(Saved entries)
__________
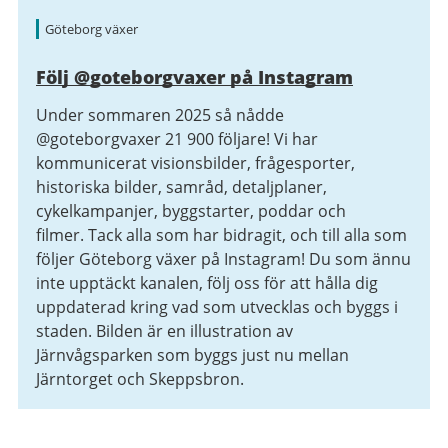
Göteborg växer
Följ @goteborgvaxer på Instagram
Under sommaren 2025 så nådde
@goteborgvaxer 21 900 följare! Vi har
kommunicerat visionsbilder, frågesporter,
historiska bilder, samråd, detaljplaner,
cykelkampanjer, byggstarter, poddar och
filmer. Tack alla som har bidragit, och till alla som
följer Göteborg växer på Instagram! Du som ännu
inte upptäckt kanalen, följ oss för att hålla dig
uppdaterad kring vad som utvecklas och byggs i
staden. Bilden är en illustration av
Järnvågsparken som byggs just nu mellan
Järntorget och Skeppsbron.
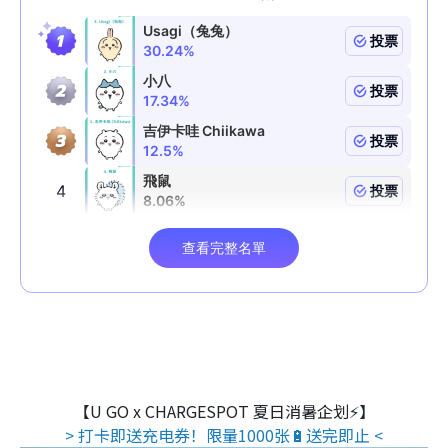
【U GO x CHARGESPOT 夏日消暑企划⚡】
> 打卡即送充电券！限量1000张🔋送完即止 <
__________
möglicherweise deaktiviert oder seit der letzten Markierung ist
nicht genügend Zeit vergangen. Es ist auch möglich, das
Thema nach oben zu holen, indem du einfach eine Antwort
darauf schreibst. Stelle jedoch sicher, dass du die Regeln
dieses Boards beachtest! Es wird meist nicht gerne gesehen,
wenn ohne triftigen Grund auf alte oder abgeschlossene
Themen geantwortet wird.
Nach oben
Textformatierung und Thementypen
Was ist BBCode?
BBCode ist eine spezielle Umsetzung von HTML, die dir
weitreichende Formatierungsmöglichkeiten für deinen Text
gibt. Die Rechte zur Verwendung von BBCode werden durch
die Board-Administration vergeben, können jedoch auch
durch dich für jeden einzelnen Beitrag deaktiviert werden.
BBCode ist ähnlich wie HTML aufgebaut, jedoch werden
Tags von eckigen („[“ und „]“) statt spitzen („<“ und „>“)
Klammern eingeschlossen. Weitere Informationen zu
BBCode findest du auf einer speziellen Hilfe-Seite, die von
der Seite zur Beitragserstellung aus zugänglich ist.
__________
**WRITTEN TASK**
Write out everything in the records from the line containing "möglicherweise deaktiviert oder" down to the line containing "dieses Boards beachtest!", with both of those lines included.

**EXERCISE ANSWER**
möglicherweise deaktiviert oder seit der letzten Markierung ist
nicht genügend Zeit vergangen. Es ist auch möglich, das
Thema nach oben zu holen, indem du einfach eine Antwort
darauf schreibst. Stelle jedoch sicher, dass du die Regeln
dieses Boards beachtest! Es wird meist nicht gerne gesehen,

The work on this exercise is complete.